__Study text__.
▼

Keeping this unfortunate trend alive, new wildfires are now burning across Siberia on a record scale, larger than all the other wildfires burning around the world combined! Wildfires are a common occurrence in coniferous forests of Russia, but the present fires have outdone the past in terms of size and intensity. Nearly 90% of the Taiga forests along the Yakutia region in Siberia have gotten burned down!

This week, the fires have spread across 43,000 square kilometres of land—an area as large as the Indian state of Haryana! And since the beginning of this year, around 1.31 lakh square kilometres of forests have burned down, equivalent to the size of Tamil Nadu, India’s tenth largest state.

“New fires have appeared in the north of Yakutia, in places where there were no fires last year and where it had not burned at all before,” Kolesov, senior air observation post-pilot, said.

The implications of this wildfire have been disastrous not just for the flora and fauna within these forests, but also for the life beyond them. Thick smoke from the wildfires has blanketed several Russian provinces. The smoke has even managed to travel an unparalleled distance of 3000km and reach the North Pole. Also, 166 metric tons of carbon dioxide has been emitted—equivalent to the emission from 360 lakh cars!

File photo: California wildfire. (Xinhua/IANS)

Representational image.

(Xinhua/IANS)

Climate change has been named the culprit for these fires and also the alarming rise in temperatures. However, many environmentalists have said that the Russian authorities’ negligence is also to blame. They have disregarded past forest fires because of a law allowing them to refrain from intervening if the expense of intervention exceeds the cost of the harm they cause or does not affect populated areas.

▲

__Source information__.
▼

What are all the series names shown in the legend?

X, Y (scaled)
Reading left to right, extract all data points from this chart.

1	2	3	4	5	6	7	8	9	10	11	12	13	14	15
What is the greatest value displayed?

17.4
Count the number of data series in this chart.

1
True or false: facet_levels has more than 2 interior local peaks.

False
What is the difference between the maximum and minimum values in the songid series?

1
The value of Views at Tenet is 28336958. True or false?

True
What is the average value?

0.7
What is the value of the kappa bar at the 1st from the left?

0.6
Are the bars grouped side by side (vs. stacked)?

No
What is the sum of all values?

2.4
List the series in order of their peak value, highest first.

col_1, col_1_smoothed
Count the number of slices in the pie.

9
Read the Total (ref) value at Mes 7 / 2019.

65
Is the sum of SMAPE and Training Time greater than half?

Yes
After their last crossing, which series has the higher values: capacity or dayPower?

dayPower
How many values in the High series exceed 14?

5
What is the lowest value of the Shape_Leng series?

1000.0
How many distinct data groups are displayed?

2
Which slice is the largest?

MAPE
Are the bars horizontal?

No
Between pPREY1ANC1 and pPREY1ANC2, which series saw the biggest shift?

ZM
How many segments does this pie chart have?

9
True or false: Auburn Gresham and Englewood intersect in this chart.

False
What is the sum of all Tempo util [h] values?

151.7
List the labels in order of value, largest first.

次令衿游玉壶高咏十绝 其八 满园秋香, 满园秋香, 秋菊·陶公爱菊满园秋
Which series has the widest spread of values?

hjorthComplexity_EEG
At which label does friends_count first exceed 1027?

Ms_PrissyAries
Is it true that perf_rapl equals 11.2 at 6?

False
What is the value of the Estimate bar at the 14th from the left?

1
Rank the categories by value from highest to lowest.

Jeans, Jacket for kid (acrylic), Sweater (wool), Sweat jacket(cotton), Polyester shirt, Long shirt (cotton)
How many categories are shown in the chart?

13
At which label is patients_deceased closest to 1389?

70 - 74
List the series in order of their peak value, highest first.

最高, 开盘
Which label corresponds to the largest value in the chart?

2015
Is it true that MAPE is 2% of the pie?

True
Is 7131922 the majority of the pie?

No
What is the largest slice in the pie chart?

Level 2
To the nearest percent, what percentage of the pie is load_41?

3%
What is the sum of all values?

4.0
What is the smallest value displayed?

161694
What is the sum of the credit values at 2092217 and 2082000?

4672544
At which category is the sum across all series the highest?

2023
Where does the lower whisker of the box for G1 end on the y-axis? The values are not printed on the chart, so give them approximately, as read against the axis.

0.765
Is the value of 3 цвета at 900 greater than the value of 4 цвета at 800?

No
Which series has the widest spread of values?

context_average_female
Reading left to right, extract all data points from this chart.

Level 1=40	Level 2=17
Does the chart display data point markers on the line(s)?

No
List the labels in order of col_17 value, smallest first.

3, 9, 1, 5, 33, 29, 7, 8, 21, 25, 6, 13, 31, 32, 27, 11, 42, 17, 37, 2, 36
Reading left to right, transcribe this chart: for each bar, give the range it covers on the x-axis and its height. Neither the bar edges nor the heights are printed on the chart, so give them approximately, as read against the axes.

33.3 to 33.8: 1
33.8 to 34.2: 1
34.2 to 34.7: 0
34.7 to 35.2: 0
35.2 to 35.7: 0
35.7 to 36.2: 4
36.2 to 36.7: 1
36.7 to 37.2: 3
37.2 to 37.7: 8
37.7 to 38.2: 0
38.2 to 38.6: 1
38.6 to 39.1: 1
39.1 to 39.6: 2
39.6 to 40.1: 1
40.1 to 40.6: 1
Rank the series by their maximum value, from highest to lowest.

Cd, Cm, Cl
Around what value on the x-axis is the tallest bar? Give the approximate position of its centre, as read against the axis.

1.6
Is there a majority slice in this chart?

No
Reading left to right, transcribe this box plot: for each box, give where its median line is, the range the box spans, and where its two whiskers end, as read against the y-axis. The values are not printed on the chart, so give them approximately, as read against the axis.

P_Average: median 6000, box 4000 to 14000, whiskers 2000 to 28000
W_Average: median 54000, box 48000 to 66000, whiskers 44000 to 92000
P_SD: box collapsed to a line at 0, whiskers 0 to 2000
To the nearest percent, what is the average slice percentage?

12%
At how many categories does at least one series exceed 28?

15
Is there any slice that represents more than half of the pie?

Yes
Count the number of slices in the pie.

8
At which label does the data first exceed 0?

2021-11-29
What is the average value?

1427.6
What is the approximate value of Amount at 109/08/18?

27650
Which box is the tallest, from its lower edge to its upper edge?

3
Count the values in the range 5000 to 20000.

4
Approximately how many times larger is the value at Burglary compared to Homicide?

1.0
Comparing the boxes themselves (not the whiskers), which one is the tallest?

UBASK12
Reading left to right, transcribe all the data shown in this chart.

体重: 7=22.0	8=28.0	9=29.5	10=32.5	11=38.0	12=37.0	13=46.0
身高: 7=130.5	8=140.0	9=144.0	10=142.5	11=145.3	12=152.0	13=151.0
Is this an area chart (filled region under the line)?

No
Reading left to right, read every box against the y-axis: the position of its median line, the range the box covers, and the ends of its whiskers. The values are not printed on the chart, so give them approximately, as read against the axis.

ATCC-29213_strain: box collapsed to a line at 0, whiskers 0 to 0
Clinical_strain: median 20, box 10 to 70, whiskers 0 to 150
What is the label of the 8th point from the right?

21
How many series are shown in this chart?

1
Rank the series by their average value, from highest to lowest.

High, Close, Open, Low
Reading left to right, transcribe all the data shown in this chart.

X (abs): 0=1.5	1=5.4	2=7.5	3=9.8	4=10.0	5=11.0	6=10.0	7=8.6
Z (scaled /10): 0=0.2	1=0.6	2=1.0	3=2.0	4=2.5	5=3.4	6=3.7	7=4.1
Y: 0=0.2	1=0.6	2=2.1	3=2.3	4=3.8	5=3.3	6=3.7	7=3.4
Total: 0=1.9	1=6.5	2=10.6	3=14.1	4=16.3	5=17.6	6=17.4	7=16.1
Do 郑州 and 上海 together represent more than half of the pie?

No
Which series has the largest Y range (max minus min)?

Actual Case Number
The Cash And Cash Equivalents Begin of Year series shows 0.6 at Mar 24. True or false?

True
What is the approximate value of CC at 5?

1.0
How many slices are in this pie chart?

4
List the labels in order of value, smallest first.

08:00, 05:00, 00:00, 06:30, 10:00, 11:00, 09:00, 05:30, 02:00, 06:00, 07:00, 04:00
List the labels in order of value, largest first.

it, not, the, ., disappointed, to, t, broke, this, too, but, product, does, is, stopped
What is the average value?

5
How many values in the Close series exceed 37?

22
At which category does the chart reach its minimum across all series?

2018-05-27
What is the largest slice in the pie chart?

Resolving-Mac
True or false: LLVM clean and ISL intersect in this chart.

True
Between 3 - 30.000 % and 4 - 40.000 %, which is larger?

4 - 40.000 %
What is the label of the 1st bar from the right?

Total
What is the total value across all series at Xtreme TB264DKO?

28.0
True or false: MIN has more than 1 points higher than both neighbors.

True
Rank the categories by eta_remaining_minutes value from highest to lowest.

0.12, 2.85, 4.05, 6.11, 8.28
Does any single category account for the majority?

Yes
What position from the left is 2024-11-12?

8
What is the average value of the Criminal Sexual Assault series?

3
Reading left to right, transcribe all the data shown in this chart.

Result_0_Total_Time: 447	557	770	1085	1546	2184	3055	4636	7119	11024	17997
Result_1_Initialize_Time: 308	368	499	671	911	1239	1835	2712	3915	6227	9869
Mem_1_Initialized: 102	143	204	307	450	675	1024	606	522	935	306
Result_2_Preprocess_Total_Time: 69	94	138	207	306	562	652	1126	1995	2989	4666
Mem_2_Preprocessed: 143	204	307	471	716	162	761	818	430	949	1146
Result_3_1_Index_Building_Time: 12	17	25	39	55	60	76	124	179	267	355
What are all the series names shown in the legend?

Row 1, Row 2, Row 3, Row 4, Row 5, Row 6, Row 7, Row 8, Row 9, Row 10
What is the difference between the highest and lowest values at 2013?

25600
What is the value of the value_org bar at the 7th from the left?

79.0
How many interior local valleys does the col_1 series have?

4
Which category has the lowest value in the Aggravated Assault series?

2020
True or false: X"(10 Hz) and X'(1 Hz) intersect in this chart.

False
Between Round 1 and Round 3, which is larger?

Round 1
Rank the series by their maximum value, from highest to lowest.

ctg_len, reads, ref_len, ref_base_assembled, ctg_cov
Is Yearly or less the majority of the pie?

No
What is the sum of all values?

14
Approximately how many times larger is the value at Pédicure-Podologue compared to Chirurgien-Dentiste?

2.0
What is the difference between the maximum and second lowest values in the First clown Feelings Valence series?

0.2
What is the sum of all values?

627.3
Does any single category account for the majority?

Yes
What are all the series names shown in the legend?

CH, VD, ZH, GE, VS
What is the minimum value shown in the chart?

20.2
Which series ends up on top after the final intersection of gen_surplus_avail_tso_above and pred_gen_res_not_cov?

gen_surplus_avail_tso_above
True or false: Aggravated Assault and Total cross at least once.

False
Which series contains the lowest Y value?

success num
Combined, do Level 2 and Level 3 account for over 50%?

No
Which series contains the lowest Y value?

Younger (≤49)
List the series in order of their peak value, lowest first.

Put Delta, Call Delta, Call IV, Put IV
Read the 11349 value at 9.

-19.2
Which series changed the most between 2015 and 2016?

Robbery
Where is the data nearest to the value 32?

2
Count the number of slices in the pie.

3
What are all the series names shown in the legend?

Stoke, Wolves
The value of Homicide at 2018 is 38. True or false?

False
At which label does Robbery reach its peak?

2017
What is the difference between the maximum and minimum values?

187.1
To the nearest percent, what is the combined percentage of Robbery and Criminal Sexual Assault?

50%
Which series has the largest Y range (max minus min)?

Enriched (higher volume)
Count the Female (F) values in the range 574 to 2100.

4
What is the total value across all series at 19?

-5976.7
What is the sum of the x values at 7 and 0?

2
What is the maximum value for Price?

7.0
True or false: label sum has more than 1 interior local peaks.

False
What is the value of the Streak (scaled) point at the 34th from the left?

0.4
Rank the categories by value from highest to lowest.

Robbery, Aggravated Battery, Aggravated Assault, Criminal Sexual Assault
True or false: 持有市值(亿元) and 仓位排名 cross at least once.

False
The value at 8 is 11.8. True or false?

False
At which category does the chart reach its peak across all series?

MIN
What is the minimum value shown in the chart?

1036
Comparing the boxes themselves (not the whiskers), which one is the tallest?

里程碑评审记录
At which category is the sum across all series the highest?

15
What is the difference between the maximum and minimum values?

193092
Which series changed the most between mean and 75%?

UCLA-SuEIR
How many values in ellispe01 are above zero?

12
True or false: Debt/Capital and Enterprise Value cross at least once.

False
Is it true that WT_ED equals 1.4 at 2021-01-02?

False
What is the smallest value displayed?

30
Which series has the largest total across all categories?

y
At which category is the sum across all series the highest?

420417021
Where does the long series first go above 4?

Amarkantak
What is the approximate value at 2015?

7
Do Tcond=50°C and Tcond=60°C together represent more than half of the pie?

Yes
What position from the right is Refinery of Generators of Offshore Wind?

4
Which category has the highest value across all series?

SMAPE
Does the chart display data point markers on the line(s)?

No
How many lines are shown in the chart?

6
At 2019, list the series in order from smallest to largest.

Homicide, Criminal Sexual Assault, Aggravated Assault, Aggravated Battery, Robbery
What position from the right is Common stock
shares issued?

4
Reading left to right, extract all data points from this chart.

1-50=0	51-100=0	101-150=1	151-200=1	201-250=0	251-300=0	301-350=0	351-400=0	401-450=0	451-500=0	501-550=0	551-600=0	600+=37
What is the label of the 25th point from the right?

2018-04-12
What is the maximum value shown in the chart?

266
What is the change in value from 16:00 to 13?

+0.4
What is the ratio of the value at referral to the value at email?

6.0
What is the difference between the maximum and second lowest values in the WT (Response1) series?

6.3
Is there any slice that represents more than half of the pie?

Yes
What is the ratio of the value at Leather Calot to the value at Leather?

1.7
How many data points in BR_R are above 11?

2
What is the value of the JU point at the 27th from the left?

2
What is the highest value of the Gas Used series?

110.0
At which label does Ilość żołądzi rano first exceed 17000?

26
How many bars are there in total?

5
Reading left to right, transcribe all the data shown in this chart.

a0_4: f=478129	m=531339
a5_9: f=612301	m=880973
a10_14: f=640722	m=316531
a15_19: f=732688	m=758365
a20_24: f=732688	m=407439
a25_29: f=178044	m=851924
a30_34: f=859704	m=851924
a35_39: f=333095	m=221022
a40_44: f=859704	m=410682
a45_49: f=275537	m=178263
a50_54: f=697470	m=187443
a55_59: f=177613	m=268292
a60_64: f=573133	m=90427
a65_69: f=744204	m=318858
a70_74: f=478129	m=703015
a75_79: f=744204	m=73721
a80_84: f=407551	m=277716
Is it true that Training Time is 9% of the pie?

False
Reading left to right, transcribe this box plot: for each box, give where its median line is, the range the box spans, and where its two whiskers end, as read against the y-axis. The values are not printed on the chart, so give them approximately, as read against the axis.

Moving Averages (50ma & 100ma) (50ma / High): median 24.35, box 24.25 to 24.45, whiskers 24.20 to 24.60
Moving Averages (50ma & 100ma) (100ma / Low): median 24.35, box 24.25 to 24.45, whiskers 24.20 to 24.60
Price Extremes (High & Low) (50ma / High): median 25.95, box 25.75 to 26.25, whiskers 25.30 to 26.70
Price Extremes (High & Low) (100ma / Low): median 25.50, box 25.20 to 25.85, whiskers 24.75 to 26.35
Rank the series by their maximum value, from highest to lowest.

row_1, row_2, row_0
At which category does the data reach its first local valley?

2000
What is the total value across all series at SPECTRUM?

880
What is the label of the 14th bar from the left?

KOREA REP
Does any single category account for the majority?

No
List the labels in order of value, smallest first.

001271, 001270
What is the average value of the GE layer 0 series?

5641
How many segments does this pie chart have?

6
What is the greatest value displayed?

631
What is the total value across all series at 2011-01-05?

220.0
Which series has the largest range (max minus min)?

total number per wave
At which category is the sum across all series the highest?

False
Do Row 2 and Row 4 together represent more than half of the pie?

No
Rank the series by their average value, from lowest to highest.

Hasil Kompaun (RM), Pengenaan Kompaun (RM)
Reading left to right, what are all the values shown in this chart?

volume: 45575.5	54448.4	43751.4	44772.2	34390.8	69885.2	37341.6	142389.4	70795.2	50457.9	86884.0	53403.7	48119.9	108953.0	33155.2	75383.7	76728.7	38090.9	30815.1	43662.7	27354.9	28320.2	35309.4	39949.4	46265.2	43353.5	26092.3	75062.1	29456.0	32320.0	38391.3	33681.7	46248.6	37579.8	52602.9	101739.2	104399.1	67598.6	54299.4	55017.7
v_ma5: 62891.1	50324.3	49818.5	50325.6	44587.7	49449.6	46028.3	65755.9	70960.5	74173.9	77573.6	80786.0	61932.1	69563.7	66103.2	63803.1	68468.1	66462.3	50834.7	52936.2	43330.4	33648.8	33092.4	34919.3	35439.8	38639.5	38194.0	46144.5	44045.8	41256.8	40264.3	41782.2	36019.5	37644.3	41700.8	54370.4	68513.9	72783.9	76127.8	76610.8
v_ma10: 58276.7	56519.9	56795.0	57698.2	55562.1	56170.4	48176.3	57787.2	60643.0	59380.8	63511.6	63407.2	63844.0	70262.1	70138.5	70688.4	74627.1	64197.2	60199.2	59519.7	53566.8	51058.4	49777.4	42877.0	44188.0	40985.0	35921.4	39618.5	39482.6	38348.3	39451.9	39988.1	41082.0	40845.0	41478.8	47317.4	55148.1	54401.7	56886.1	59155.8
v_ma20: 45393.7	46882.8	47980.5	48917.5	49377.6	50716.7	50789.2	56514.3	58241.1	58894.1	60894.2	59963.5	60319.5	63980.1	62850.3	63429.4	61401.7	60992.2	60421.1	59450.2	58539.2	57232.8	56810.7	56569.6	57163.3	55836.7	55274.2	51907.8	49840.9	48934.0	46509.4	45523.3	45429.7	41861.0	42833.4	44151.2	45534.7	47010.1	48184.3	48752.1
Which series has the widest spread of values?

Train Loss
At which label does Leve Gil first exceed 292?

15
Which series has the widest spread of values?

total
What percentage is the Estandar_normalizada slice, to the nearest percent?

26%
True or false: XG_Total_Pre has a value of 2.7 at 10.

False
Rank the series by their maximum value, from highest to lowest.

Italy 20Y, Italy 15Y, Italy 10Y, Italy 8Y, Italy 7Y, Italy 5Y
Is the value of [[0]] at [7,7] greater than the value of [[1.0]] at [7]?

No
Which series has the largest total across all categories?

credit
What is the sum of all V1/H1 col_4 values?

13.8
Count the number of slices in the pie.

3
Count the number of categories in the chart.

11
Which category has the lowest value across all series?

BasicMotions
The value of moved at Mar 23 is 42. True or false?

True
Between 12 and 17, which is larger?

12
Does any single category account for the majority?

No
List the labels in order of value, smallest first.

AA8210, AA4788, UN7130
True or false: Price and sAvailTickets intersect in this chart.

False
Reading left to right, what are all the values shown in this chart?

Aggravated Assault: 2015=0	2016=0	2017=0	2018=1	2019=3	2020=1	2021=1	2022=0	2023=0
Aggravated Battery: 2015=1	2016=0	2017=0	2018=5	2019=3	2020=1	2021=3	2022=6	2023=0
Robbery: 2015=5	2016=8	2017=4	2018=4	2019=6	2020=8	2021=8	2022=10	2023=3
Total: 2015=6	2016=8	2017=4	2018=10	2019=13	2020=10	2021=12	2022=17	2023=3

▲

__Task requirements__.
A. Repeat the passage of the Siberian wildfire article from "Keeping this unfortunate" to "tenth largest state.".
B. List every geographic place named in the Siberian wildfire article, including its photo captions.
The data is separate material and has no connection to the Siberian wildfire article.

__Solved problems__.
A.
Keeping this unfortunate trend alive, new wildfires are now burning across Siberia on a record scale, larger than all the other wildfires burning around the world combined! Wildfires are a common occurrence in coniferous forests of Russia, but the present fires have outdone the past in terms of size and intensity. Nearly 90% of the Taiga forests along the Yakutia region in Siberia have gotten burned down!

This week, the fires have spread across 43,000 square kilometres of land—an area as large as the Indian state of Haryana! And since the beginning of this year, around 1.31 lakh square kilometres of forests have burned down, equivalent to the size of Tamil Nadu, India’s tenth largest state.

B.
- Siberia
- Russia
- Yakutia
- Haryana
- India
- Tamil Nadu
- North Pole
- California